Hurricane Harvey produced large damages throughout the United States and Texas. The natural phenomenon is a category 4 hurricane. The tropical cyclone was powerful enough to cause the first landfall in the U.S. since 2005. On top of that, it also pierced the core of America’s energy industry. As a consequence, oil prices plummeted while the European Central Bank President refused to deliver a clear situation on the euro. Therefore, the currency hit a 2 ½-year high.
The U.S. Registered High Oil Prices after Harvey Despite National Oil Excess
The flooding that Tropical Storm Harvey induced affected the Texas coast heavily. However, this area is crucial for the United States as well.
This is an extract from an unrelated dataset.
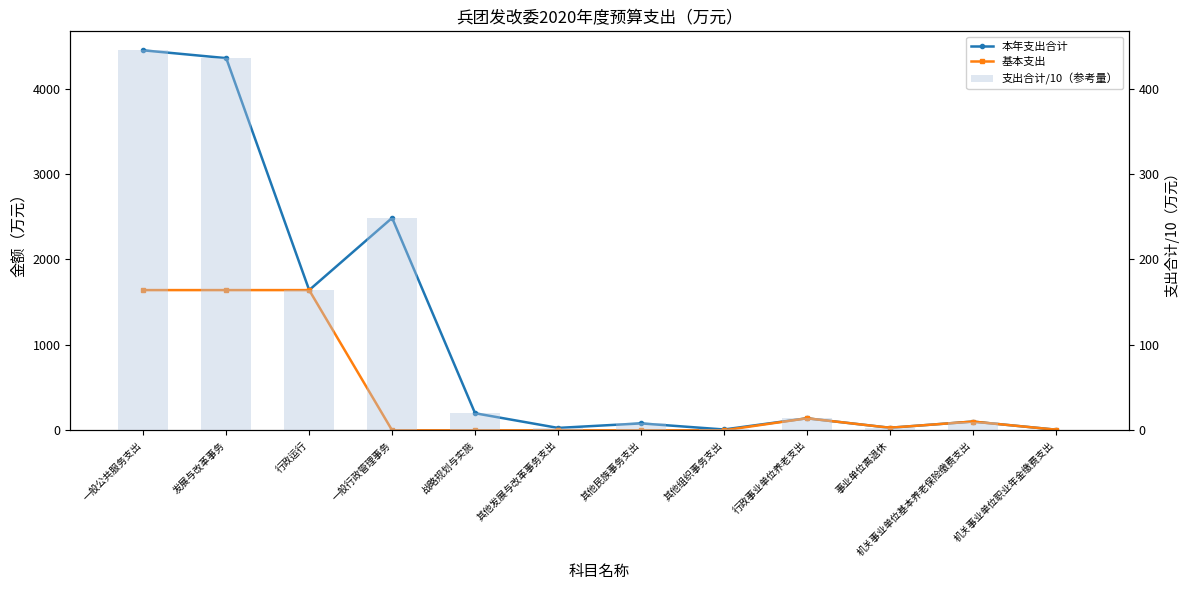

Reading right to left, transcribe all the data shown in this chart.

本年支出合计: 机关事业单位职业年金缴费支出=8.0	机关事业单位基本养老保险缴费支出=102.7	事业单位离退休=30.4	行政事业单位养老支出=141.1	其他组织事务支出=10.0	其他民族事务支出=81.3	其他发展与改革事务支出=28.4	战略规划与实施=200.0	一般行政管理事务=2486.0	行政运行=1641.2	发展与改革事务=4355.6	一般公共服务支出=4446.9
基本支出: 机关事业单位职业年金缴费支出=8.0	机关事业单位基本养老保险缴费支出=102.7	事业单位离退休=30.4	行政事业单位养老支出=141.1	其他组织事务支出=0.0	其他民族事务支出=0.0	其他发展与改革事务支出=0.0	战略规划与实施=0.0	一般行政管理事务=0.0	行政运行=1641.2	发展与改革事务=1641.2	一般公共服务支出=1641.2
支出合计/10（参考量）: 机关事业单位职业年金缴费支出=0.8	机关事业单位基本养老保险缴费支出=10.3	事业单位离退休=3.0	行政事业单位养老支出=14.1	其他组织事务支出=1.0	其他民族事务支出=8.1	其他发展与改革事务支出=2.8	战略规划与实施=20.0	一般行政管理事务=248.6	行政运行=164.1	发展与改革事务=435.6	一般公共服务支出=444.7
It contains 10% of U.S. crude oil refineries. As a consequence, gasoline futures hit 6.8% at some point only to come down to 5.9% in a yet concerning case for motor fuel. Oil gained almost $48 a barrel.
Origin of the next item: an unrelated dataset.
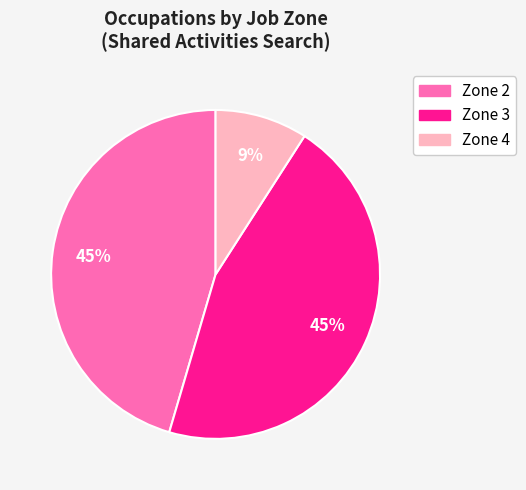

How many segments does this pie chart have?

3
Hurricane Katrina triggered similar aftermath after it hit Louisiana hard in August 2005. The natural calamity kneeled the U.S. economic growth stealing more than half of its value in the quarter following the hurricane. As the next year in 2006 saw reconstruction efforts and gasoline prices struggling for reaching normal value, the national financial situation started recovery.
The Harvey damages affected almost a quarter of Gulf of Mexico’s oil production. The amount was already at massive numbers as U.S. was heading for low oil prices and oil excess. However, after the hurricane hit the coast, several U.S. traders weighed in to turn to North Asia for imports of products.
The ECB President Mario Draghi Failed to Talk Euro Down
The rain is unlikely to stop before Wednesday. Therefore, the disruptive situation might continue to last until the rain cessation. On Monday, markets were attempting to recalibrate the impact the oil production received from Harvey. As a consequence, prices showed mixed numbers.
At the same time, the euro surged to a 2 1/2 –year high. This event was the result of the speech of the ECB President Mario Draghi where the reassurance regarding the strength of the currency was missing. Therefore, the euro jumped to $1.19665 on Monday and received a small deflation to $1.1924.